The tailcap, button, and installed lanyard element all extend from the rear end of the flashlight, and are all contained within an envelope defined by the exterior of the generally cylindrical body of the housing 12. Nothing in the detachment elements extends to a greater radius than the body of the flashlight. This provides an advantage over a removable mount that protrudes from a lateral side of the flashlight, because it provides a cleaner profile that is more readily and comfortably gripped, and more compactly stowed.
An alternative flashlight 60 is shown in FIG. 2, and has an alternative tailcap 62. The tailcap 62 includes a flat rear end face 64 formed of a ferromagnetic material. A removable end cap 66 is in the form of a lid having a rim 70, and a magnet 72 positioned to contact the end face 64. A lanyard 74 is connected by way of a jump ring 76 to an aperture 80 formed in a tang 82 that extends in a rearward direction. In the preferred embodiment, the magnet is a ______, and provides a force of ______ pounds to resist removal. The rear end portion of the tailcap that terminates in face 64 has a slightly reduced diameter with respect to the overall diameter of the tailcap and the rest of the housing. This allows the end portion to be received within the rim 70, so that the end cap 66 cannot be removed by lateral sliding. The outside diameter of the end cap 66 is the same as the outside diameter of the rest of the tailcap and housing for a flush appearance.
FIG. 3 shows a bracket 84 to which the flashlight of FIG. 2 may be attached, in the same manner as to the end cap 66. The bracket 84 includes the same magnet 72 and rim 70. The illustrated bracket is shown with a clamping mechanism for securing to a tubular member 86 such as a bicycle handlebar. This allows the flashlight to be mounted for hands-free use, such as a bicycle headlight, and detachable for handheld use, or to prevent theft.
FIG. 4 shows an alternative bracket 90 having the same magnet and rim configuration as above, but with an L-shaped bracket suitable for mounting on a flat fixed surface 92 such as a wall or bulkhead. This configuration may be useful when a flashlight needs to be stored in a convenient location for quick access. This may be useful for power outages, emergency or fire access, or for vehicle mounts.

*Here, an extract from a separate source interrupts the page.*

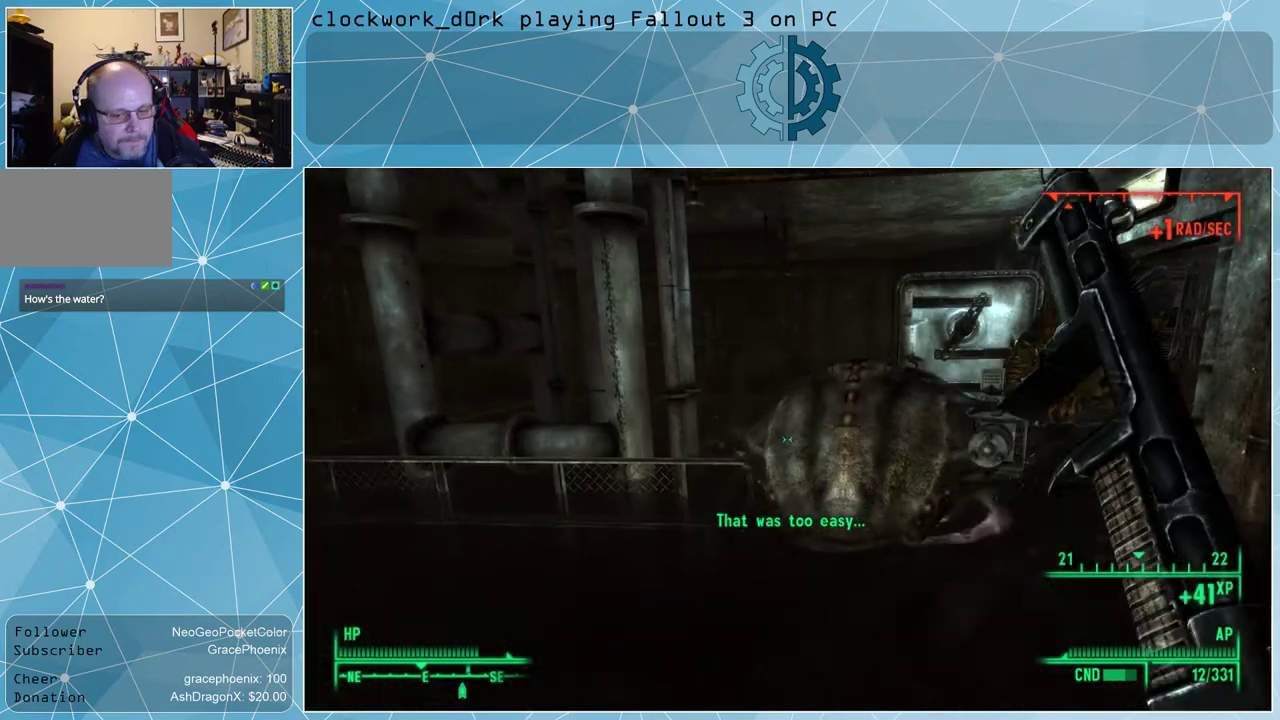
{"keys": [], "mouse": [], "events": []}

FIG. 5 shows a firearm such as a semiautomatic pistol 94 having a frame rail 96 to which a bracket 100 is mounted. In the illustrated embodiment, the bracket includes a receptacle 102 having the same configuration as the element 34 shown in FIG. 1 b. This allows a flashlight 10 to be removably connected to the pistol in order to illuminate a target area. In alternative embodiments, the magnetic tailcap connector may be employed instead. The ability to move a flashlight from one mounting location to another can be advantageous. For instance, a police officer may have a flashlight mounted to a tailcap connector on his belt, along with a conventionally holstered pistol. If the need arises to investigate a threat in a dark area, the pistol may be unholstered, and the flashlight transferred to the pistol mount. This avoids the need for a special holster to accommodate a flashlight, and avoids the inconvenience and weight of having a pistol-mounted flashlight for all circumstances where it might otherwise not be needed.
FIG. 6 is an end view of a bracket 104 mounted on a standard picatinny rail 106 such as found on the frame 110 of many types of military firearms. Connected to the bracket 104 is a receptacle 112 configured to receive the flashlight 10 shown in FIG. 1 a. As above, the receptacle may be substituted with a magnetic type connector as in FIG. 2.
FIG. 7 shows the flashlight 10 separated into several major subassemblies. A head 14 includes the reflector 22 and a lens 120. The lamp 20 is mounted to an electronic subassembly 122 having several circuit boards and electronic elements. The main housing 12 has the tailcap 16 connected at its rear end to define a chamber 124 that contains a battery 126.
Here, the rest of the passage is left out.